┏━━
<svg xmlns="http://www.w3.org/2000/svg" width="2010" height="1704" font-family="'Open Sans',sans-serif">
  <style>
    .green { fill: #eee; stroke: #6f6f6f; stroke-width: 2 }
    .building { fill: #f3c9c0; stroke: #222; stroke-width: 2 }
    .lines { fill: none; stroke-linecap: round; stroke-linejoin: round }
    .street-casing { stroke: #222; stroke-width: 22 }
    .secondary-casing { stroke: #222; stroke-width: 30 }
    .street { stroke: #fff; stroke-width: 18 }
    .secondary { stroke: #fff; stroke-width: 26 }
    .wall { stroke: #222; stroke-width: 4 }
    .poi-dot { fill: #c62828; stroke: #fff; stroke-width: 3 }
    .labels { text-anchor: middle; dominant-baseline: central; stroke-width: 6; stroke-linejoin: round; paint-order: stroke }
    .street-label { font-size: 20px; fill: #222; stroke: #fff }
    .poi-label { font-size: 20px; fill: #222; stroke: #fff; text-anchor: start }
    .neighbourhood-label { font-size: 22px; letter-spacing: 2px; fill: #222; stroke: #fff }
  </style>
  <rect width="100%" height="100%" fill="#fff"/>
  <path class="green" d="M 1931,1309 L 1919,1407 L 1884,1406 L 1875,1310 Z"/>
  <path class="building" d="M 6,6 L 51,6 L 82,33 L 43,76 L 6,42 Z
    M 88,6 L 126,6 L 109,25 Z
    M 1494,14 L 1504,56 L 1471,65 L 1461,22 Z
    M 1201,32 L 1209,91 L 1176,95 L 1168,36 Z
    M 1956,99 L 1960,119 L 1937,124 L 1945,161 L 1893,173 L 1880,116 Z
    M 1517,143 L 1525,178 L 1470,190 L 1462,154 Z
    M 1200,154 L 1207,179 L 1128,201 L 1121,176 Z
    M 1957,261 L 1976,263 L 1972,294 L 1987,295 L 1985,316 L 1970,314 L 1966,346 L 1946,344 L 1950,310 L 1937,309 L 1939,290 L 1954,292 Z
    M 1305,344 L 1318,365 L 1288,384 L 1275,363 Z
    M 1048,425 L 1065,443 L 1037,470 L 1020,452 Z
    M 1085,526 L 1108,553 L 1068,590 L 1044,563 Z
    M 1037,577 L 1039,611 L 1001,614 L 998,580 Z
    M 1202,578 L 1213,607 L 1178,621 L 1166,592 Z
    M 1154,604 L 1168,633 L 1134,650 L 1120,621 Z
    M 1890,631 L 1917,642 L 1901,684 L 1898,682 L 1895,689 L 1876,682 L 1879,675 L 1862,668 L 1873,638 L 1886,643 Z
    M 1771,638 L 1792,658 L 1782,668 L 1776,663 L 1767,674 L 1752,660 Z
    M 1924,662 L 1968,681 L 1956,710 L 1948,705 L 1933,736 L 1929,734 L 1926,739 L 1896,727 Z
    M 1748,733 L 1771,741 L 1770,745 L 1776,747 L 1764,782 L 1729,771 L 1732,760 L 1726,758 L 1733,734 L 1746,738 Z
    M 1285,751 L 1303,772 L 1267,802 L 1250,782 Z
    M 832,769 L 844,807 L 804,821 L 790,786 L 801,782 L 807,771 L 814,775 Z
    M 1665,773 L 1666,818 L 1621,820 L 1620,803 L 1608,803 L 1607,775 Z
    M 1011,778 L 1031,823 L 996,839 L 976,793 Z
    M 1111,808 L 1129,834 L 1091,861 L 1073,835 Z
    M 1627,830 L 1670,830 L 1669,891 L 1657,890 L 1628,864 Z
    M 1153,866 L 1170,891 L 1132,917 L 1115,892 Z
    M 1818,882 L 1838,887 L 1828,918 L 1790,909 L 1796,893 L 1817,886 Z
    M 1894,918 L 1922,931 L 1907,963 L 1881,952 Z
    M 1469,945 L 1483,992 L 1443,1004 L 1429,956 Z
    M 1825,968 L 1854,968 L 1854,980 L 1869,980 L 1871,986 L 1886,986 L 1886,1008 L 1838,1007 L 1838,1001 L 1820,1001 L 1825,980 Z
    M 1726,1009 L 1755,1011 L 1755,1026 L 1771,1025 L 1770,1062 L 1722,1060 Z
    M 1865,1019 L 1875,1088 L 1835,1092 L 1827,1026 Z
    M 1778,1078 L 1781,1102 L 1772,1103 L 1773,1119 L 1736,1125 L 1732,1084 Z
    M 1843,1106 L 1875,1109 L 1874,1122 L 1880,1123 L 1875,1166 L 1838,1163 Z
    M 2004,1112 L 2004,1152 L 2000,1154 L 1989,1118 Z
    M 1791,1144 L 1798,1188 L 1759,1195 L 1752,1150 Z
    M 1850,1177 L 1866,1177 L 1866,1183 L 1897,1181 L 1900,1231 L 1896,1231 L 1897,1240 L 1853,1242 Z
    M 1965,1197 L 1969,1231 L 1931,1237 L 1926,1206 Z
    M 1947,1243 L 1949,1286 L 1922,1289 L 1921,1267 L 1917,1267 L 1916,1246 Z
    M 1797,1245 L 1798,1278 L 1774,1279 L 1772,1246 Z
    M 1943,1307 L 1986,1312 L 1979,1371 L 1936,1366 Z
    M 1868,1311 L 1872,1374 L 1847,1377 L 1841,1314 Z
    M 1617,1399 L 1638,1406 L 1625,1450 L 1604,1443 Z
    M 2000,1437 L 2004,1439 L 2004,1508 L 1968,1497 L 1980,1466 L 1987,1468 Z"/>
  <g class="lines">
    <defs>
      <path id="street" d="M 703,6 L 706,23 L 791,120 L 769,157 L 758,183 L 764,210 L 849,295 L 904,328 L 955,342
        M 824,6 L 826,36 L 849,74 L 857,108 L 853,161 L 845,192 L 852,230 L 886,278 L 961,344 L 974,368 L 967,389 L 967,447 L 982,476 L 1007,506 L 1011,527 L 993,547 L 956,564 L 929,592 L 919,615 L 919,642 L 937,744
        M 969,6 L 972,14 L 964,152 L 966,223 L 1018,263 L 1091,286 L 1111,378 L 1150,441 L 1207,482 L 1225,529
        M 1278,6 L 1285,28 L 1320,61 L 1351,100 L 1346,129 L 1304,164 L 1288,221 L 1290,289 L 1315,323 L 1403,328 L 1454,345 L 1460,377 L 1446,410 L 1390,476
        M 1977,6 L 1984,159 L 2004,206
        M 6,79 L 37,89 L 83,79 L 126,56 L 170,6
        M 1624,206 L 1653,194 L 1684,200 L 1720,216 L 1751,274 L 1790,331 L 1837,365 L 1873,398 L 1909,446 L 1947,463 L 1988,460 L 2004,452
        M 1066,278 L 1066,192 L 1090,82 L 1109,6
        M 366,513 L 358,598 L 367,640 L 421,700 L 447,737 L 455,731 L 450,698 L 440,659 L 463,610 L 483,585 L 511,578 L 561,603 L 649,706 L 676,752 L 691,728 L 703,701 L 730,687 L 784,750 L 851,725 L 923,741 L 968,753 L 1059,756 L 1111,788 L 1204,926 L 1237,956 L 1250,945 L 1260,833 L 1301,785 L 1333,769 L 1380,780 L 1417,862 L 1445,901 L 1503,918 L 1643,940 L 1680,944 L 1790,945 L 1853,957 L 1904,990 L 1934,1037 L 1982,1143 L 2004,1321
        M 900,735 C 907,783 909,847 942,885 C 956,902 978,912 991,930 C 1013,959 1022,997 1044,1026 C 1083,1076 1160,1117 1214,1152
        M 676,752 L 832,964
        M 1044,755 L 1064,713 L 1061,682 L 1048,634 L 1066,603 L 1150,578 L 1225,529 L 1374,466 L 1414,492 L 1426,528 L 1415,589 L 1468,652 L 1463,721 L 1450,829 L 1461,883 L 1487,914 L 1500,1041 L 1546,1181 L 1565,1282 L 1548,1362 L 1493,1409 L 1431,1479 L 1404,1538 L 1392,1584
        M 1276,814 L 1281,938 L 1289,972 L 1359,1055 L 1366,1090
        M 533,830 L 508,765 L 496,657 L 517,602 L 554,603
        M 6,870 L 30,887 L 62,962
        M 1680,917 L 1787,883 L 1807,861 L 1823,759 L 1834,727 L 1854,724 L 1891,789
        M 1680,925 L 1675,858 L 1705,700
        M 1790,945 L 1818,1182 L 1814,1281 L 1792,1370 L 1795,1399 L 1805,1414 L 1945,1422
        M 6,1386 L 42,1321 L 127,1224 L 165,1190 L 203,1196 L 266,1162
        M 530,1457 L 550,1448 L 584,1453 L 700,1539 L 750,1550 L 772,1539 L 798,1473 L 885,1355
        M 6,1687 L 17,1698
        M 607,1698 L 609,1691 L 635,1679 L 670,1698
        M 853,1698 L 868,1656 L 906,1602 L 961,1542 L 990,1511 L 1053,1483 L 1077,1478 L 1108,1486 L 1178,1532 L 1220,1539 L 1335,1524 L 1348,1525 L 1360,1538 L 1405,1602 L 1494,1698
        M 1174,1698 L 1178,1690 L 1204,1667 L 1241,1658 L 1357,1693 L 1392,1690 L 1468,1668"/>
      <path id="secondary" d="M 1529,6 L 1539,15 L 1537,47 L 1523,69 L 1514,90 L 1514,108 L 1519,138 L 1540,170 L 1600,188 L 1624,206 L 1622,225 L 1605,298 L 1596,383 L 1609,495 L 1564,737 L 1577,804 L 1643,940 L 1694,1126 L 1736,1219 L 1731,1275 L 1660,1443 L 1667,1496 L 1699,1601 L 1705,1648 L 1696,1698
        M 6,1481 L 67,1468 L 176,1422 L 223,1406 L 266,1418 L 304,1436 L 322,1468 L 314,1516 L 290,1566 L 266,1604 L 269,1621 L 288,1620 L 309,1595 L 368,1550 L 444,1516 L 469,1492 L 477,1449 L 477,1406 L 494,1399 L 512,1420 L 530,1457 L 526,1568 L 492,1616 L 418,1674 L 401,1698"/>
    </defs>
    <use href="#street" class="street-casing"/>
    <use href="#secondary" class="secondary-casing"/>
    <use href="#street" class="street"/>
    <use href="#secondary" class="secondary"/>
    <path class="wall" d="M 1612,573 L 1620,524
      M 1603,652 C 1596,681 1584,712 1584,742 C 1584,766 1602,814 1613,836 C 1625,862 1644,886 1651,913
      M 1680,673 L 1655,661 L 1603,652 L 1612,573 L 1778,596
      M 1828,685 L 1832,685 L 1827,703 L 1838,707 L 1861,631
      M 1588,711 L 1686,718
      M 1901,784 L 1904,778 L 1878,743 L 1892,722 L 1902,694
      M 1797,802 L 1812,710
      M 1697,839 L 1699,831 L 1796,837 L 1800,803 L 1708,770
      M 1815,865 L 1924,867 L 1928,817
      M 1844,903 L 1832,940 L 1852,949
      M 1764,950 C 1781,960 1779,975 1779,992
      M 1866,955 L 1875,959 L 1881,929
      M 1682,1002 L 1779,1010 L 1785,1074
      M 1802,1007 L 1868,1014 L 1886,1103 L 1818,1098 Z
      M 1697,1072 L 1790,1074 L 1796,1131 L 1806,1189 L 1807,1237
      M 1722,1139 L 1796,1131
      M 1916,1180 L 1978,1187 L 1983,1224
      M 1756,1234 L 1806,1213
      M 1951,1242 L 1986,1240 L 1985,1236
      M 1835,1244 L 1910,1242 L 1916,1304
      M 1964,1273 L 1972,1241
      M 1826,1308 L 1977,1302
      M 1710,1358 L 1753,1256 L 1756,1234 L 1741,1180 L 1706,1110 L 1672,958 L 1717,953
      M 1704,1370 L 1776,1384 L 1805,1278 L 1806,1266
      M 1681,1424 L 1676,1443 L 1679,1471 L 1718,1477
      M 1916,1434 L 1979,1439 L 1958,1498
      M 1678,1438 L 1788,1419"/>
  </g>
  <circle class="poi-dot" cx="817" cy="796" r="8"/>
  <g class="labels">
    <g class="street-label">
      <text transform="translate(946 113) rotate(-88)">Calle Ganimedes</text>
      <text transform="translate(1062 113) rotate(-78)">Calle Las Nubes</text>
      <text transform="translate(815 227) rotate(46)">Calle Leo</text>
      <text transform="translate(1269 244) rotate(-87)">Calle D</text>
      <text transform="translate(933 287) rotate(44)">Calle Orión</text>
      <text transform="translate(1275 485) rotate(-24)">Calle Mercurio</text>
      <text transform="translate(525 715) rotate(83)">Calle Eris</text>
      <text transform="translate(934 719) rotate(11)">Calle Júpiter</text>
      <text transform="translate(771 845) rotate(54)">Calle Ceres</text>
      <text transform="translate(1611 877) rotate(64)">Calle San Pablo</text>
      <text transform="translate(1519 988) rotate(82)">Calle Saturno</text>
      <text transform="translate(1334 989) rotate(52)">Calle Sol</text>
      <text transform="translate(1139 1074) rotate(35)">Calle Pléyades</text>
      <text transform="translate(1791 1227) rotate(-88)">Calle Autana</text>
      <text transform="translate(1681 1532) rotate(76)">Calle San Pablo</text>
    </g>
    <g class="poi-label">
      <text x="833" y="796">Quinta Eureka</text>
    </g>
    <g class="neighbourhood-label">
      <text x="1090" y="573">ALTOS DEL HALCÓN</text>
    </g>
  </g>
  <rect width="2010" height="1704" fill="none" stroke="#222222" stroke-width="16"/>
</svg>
┗━━
Over the whole of the material above, count the lines that contain the word "casing"; give only the number.

Response to the task – 4